— Aim of the task —
Take the data below and filter it for lines containing the word "tene"; show each line found.

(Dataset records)
▬▬▬▬▬▬▬▬▬▬

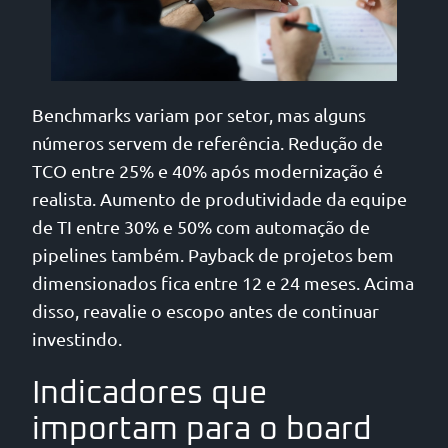
Benchmarks variam por setor, mas alguns
números servem de referência. Redução de
TCO entre 25% e 40% após modernização é
realista. Aumento de produtividade da equipe
de TI entre 30% e 50% com automação de
pipelines também. Payback de projetos bem
dimensionados fica entre 12 e 24 meses. Acima
disso, reavalie o escopo antes de continuar
investindo.
Indicadores que
importam para o board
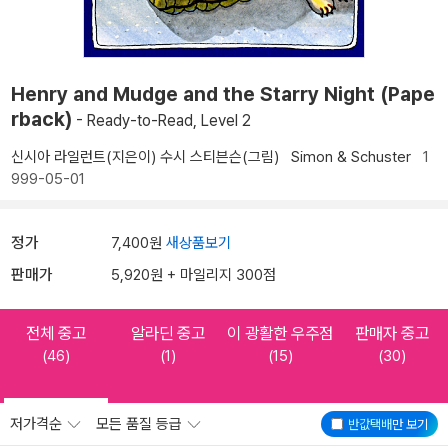
Henry and Mudge and the Starry Night (Pape
rback)
- Ready-to-Read, Level 2
신시아 라일런트(지은이)
수시 스티븐슨(그림)
Simon & Schuster
1
999-05-01
정가
7,400원
새상품보기
판매가
5,920원 + 마일리지 300점
전체 중고
알라딘 중고
이 광활한 우주점
판매자 중고
(46)
(1)
(15)
(30)
저가격순
모든 품질 등급
반값택배
만 보기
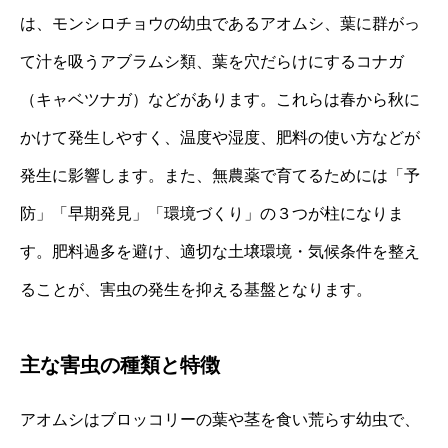
は、モンシロチョウの幼虫であるアオムシ、葉に群がっ
て汁を吸うアブラムシ類、葉を穴だらけにするコナガ
（キャベツナガ）などがあります。これらは春から秋に
かけて発生しやすく、温度や湿度、肥料の使い方などが
発生に影響します。また、無農薬で育てるためには「予
防」「早期発見」「環境づくり」の３つが柱になりま
す。肥料過多を避け、適切な土壌環境・気候条件を整え
ることが、害虫の発生を抑える基盤となります。
主な害虫の種類と特徴
アオムシはブロッコリーの葉や茎を食い荒らす幼虫で、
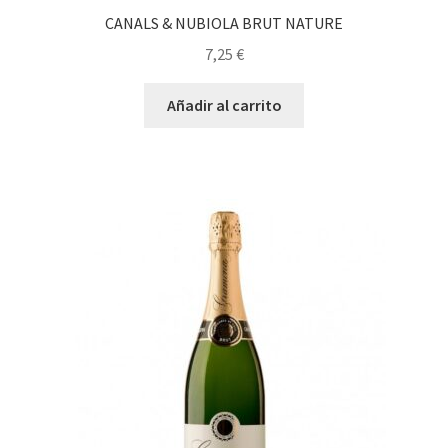
CANALS & NUBIOLA BRUT NATURE
7,25
€
Añadir al carrito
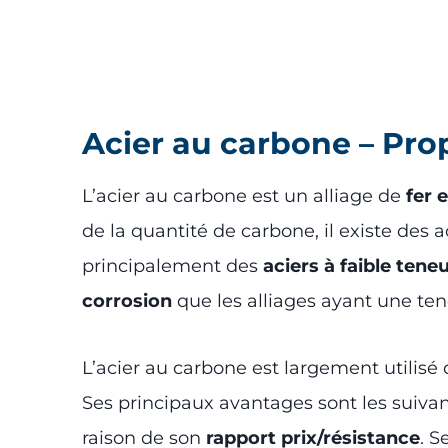
Acier au carbone – Prop
L’acier au carbone est un alliage de
fer 
de la quantité de carbone, il existe des a
principalement des
aciers à faible tene
corrosion
que les alliages ayant une tene
L’acier au carbone est largement utilisé
Ses principaux avantages sont les suiva
raison de son
rapport prix/résistance
. S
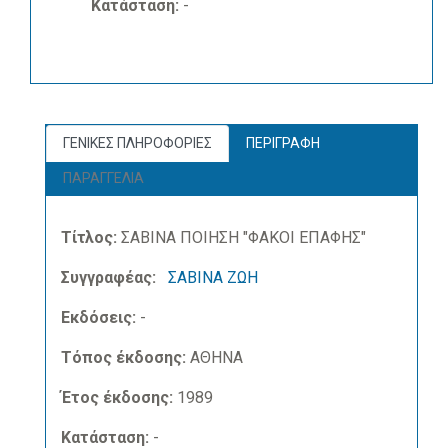
Κατάσταση:
-
ΓΕΝΙΚΕΣ ΠΛΗΡΟΦΟΡΙΕΣ
ΠΕΡΙΓΡΑΦΗ
ΠΑΡΑΓΓΕΛΙΑ
Τίτλος:
ΣΑΒΙΝΑ ΠΟΙΗΣΗ "ΦΑΚΟΙ ΕΠΑΦΗΣ"
Συγγραφέας:
ΣΑΒΙΝΑ ΖΩΗ
Εκδόσεις:
-
Τόπος έκδοσης:
ΑΘΗΝΑ
Έτος έκδοσης:
1989
Κατάσταση:
-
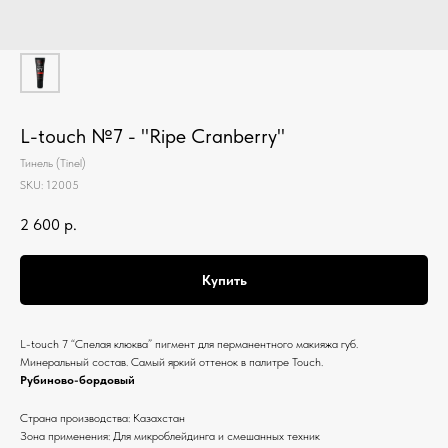
L-touch №7 - "Ripe Cranberry"
Тинель (Tinel)
SKU:
12005
2 600
р.
Купить
L-touch 7 “Спелая клюква” пигмент для перманентного макияжа губ.
Минеральный состав. Самый яркий оттенок в палитре Touch.
Рубиново-бордовый
Страна производства: Казахстан
Зона применения: Для микроблейдинга и смешанных техник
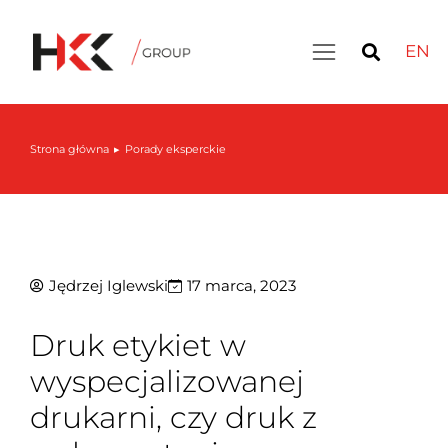
EN
Strona główna
Porady eksperckie
Jesteś tutaj:
Jędrzej Iglewski
17 marca, 2023
Druk etykiet w
wyspecjalizowanej
drukarni, czy druk z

▬▬▬▬▬▬▬▬▬▬

— Task answer —
aciers à faible tene
que les alliages ayant une tene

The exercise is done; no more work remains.